9router: Route Claude Code, Codex & Cursor to 40+ Free AI Providers

If you’re using more than one AI coding tool, you already know the friction: each one needs its own endpoint, its own API key, its own model configuration. Then you run out of quota in the middle of a refactor and have to change everything manually. 9router solves that.

decolua/9router is a local router that intercepts requests from your AI coding tools — Claude Code, Codex, Cursor, Cline, Copilot, OpenCode, OpenClaw — and forwards them through a single OpenAI-compatible endpoint at http://localhost:20128/v1. You configure the providers and fallback logic once. Each tool talks to the same local address.

What Problem It Solves

Without a routing layer, multi-tool setups are a mess by design. You end up with:

  • Subscription model in Claude Code
  • Custom OpenAI endpoint in Cursor or Codex
  • A different API key in Cline or RooCode
  • Free providers scattered across separate configs with no fallback plan

9router centralizes all of that in a single local gateway. You configure the tool once, and routing, model selection, and fallback happen at the proxy layer — invisible to the tool.

RTK Token Compression

One of the most interesting features of 9router is RTK Token Saver, which compresses tool output before it reaches the model. Commands like git diff, grep, ls, tree, and log dumps are the biggest token consumers in a coding session. Depending on the project, RTK can reduce input tokens by 20% to 40% on many requests.

Important caveat: Compression works on patterns in tool output, not on semantic content. For critical logs, full file reads, or anything where output fidelity matters, test it before relying on it in production. Response quality can vary.

Automatic Fallback

9router lets you stack providers in priority order:

  1. Subscription model (e.g. cc/claude-opus-4-7)
  2. Economical API (e.g. glm/glm-5.1)
  3. Free tier (e.g. kr/claude-sonnet-4-5)

When the first tier hits a rate limit or runs out of quota, the router falls back to the next. No manual switching, no interrupted sessions.

Important: Fallback means different models. Claude Opus and a free GLM tier aren’t equivalent. For work where consistency matters — large refactors, migrations, protocol design — stick with a fixed model and switch manually when needed. Automatic fallback is more useful for exploratory or lower-criticality work.

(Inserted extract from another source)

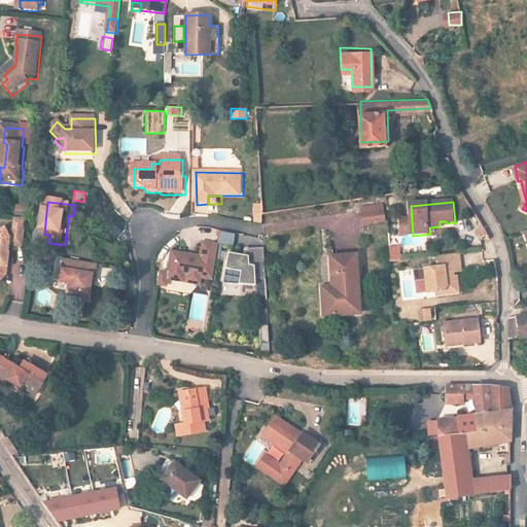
[(336,249),(352,248),(352,239),(360,238),(360,213),(317,215),(318,229),(335,227),(336,249)]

Free Providers: Read the Fine Print

The README highlights Kiro, OpenCode Free, and Google Vertex as currently free options. But free tiers change. Before routing real workloads through any free provider, verify:

  • Is the free quota still available?
  • Does it have regional restrictions? (Relevant for LatAm devs — Vertex and others have geographic limitations)
  • Does it allow automated/programmatic access, or is it for direct use only?
  • Can high volume trigger account bans?

9router handles routing. It doesn’t protect you from upstream policy violations.

Multi-Account Rotation and Request Logging

Beyond fallback, 9router supports multi-account key rotation — useful if you manage multiple API accounts to stay under per-account rate limits. All requests are logged in the local dashboard at http://localhost:20128/dashboard, where you can see which provider handled each request, token usage, and errors.

The May 10 update included a bun:sqlite adapter and bulk API key import, which makes managing large credential sets a lot less tedious.

Quick Setup

npm install -g 9router
9router

Requires Node.js >=18.0.0. Then configure your tool to point to http://localhost:20128/v1 with the API key the dashboard generates.

For Codex CLI:

export OPENAI_BASE_URL="http://localhost:20128"
export OPENAI_API_KEY="your-9router-api-key"
codex "your prompt"

For VPS or LAN deployment, the defaults aren’t secure. You need to configure JWT_SECRET, INITIAL_PASSWORD, API_KEY_SECRET, and put authentication in front of the dashboard before exposing it outside localhost. Don’t skip this.

The Complementary Project: OmniRoute

It’s worth knowing about diegosouzapw/OmniRoute: it covers 160+ providers and combines RTK with an additional compression technique called Caveman to reach ~95% context compression. It’s a different philosophy — OmniRoute trades some output predictability for maximum provider breadth. Worth evaluating if 9router’s 40+ providers don’t cover your setup.

Who It’s For

9router is a good fit if you already use multiple AI coding tools, manage multiple provider accounts, or burn through paid quotas faster than you’d like. The value multiplies when you have Claude Code for complex reasoning, a cheaper API for boilerplate code, and a free tier for quick queries — all routing through the same local endpoint without manual switching.

If you use a single tool with a single subscription, this adds complexity without much benefit.

The project is MIT and in active development.